What to work on
All lines in the material with the string "MANAGEMENT" should be listed.

Data
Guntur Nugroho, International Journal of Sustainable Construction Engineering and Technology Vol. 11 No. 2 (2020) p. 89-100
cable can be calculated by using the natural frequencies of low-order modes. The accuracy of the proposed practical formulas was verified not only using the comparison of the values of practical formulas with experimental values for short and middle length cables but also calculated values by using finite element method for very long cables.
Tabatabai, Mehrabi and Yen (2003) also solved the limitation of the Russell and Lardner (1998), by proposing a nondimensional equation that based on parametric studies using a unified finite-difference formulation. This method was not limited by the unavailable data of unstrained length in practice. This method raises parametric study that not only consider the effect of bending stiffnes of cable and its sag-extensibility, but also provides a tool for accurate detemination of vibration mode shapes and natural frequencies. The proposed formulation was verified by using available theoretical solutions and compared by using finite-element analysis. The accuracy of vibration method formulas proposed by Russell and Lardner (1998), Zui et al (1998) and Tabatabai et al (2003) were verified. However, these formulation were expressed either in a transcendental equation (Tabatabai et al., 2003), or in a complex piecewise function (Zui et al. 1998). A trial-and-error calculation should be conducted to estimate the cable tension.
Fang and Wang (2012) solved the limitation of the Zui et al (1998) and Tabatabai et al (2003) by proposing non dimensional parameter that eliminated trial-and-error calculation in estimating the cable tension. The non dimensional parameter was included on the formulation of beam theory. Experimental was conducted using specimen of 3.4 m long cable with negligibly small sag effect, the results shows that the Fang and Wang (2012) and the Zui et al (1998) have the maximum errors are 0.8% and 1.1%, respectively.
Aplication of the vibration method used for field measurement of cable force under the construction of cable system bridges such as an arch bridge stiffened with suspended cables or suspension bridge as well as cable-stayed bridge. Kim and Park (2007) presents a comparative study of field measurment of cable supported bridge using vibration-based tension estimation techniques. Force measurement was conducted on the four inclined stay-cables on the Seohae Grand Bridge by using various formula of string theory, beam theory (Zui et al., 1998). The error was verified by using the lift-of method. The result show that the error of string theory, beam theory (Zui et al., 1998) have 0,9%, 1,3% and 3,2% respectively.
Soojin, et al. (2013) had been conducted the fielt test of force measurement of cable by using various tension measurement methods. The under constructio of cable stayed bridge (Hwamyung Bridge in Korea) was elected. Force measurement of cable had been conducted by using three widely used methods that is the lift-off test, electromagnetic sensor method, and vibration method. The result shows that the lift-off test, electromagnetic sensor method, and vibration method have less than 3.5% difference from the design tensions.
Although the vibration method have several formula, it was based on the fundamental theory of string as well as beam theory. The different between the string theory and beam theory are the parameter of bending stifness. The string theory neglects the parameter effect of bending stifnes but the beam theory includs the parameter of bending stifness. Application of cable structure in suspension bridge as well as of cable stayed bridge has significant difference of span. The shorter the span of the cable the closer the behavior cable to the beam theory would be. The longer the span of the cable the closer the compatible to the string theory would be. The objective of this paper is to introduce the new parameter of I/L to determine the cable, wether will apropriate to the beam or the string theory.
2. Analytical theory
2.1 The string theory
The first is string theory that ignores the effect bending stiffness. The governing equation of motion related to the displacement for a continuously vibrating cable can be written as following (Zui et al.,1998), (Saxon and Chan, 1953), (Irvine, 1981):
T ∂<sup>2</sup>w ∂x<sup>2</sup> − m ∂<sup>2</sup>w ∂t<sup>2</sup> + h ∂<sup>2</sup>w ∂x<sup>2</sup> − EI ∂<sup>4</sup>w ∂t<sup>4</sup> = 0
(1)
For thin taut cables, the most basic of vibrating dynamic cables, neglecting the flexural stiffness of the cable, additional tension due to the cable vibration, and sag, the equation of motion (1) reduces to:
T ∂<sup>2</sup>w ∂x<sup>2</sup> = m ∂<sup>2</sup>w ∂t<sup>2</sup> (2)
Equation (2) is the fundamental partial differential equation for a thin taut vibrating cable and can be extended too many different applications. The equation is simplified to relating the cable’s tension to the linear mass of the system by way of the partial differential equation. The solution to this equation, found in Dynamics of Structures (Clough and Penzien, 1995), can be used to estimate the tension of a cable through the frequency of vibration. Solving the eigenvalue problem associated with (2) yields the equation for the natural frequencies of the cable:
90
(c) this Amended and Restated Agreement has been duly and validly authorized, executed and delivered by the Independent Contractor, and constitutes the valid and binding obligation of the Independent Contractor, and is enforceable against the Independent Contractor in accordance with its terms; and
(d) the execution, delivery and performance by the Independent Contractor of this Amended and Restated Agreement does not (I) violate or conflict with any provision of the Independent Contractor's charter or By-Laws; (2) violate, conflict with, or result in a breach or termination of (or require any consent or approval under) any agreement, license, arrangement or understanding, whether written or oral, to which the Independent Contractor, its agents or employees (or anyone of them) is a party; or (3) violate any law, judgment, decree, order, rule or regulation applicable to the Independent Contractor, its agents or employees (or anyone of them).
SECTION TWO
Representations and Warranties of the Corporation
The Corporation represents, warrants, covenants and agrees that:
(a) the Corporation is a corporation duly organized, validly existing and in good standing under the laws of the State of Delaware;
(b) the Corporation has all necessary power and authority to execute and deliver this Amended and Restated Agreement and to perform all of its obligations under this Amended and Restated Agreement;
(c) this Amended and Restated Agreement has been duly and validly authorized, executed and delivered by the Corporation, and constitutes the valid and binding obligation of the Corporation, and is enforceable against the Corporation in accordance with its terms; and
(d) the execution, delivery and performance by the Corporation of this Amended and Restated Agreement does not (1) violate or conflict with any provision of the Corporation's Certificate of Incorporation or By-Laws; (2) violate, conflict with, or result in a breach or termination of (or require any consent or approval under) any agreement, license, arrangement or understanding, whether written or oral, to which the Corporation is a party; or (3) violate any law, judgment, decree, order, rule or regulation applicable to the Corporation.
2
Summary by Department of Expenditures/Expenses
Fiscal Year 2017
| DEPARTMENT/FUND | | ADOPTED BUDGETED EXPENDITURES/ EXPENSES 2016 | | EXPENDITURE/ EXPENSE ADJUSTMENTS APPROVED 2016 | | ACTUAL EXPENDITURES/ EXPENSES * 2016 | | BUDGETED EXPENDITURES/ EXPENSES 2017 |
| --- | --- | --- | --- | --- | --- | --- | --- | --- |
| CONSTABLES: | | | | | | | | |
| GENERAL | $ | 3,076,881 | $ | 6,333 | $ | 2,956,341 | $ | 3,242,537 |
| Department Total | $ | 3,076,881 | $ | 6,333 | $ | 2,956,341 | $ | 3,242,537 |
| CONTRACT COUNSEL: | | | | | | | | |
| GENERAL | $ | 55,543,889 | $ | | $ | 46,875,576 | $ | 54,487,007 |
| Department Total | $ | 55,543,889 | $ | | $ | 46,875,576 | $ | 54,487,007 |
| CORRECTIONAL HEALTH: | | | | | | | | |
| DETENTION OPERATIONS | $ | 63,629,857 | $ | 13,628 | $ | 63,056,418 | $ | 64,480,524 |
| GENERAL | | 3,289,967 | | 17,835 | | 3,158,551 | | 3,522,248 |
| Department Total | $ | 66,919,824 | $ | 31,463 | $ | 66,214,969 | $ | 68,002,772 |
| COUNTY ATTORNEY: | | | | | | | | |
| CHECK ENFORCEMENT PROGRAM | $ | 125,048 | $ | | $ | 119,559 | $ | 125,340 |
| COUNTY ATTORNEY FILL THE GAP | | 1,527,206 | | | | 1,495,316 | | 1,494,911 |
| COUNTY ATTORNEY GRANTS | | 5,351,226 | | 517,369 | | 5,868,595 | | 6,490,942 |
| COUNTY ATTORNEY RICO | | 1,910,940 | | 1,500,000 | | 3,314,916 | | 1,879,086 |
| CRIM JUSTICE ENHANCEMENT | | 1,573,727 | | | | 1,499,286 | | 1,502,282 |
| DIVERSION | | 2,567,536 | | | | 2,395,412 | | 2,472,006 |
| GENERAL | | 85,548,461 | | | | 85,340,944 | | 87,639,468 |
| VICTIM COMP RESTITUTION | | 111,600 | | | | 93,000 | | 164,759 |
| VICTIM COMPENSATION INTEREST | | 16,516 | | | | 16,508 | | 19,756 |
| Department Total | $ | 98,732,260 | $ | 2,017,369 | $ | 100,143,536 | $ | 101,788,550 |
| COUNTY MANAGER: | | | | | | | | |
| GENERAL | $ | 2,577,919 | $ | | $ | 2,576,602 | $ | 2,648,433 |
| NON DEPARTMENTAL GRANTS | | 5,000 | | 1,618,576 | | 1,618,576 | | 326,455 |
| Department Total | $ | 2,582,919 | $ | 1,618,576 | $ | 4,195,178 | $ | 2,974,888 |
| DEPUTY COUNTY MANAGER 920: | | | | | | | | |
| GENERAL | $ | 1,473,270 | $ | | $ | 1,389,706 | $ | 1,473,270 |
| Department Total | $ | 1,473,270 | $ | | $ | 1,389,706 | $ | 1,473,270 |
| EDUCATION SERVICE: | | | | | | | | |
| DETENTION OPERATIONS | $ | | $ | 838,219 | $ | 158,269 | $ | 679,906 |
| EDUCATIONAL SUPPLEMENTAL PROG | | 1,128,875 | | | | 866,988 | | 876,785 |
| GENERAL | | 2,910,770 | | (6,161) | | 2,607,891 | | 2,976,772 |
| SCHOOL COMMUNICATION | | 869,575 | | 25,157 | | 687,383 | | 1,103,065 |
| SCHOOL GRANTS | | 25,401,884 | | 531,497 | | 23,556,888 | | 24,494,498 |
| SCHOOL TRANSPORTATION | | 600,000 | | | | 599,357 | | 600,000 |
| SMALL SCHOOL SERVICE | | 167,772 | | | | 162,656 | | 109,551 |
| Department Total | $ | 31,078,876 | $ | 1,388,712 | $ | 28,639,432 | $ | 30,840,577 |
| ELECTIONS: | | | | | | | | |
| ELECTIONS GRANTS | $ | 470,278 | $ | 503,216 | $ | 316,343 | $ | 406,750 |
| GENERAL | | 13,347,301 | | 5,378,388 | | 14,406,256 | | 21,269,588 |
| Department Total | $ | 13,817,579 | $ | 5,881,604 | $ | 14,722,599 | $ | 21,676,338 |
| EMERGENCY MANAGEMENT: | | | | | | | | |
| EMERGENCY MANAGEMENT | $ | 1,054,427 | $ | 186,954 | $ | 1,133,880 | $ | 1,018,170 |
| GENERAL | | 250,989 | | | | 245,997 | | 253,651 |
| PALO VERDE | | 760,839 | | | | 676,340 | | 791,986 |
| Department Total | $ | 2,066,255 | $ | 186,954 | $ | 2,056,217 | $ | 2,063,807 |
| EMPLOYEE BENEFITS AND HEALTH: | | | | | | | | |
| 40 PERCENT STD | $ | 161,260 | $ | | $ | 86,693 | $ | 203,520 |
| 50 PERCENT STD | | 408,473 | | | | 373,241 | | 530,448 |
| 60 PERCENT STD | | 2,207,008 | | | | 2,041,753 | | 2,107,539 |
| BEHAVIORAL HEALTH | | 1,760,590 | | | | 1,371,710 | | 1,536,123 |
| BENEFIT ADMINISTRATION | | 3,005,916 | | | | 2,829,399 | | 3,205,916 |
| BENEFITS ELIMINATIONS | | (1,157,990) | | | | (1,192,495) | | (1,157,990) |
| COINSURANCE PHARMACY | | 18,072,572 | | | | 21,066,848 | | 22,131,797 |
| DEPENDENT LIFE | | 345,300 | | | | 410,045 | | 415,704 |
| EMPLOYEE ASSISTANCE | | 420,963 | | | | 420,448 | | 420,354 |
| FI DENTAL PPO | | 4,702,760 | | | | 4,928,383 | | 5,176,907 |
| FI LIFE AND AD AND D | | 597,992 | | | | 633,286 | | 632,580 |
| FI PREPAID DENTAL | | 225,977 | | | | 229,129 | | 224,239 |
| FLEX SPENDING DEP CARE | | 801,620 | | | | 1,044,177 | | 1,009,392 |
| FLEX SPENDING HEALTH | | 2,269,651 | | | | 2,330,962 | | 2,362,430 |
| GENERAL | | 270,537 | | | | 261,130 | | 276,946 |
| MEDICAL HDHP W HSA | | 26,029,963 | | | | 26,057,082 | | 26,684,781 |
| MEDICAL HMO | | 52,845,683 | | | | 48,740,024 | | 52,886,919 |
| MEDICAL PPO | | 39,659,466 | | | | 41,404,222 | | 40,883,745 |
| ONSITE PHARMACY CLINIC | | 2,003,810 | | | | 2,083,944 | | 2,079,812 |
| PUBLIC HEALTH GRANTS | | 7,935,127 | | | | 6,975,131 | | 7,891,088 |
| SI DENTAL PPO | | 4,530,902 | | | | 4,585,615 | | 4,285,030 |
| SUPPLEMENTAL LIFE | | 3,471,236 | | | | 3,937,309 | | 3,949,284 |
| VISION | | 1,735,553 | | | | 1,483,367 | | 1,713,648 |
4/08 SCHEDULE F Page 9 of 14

Finished exercise
| EMERGENCY MANAGEMENT: | | | | | | | | |
| EMERGENCY MANAGEMENT | $ | 1,054,427 | $ | 186,954 | $ | 1,133,880 | $ | 1,018,170 |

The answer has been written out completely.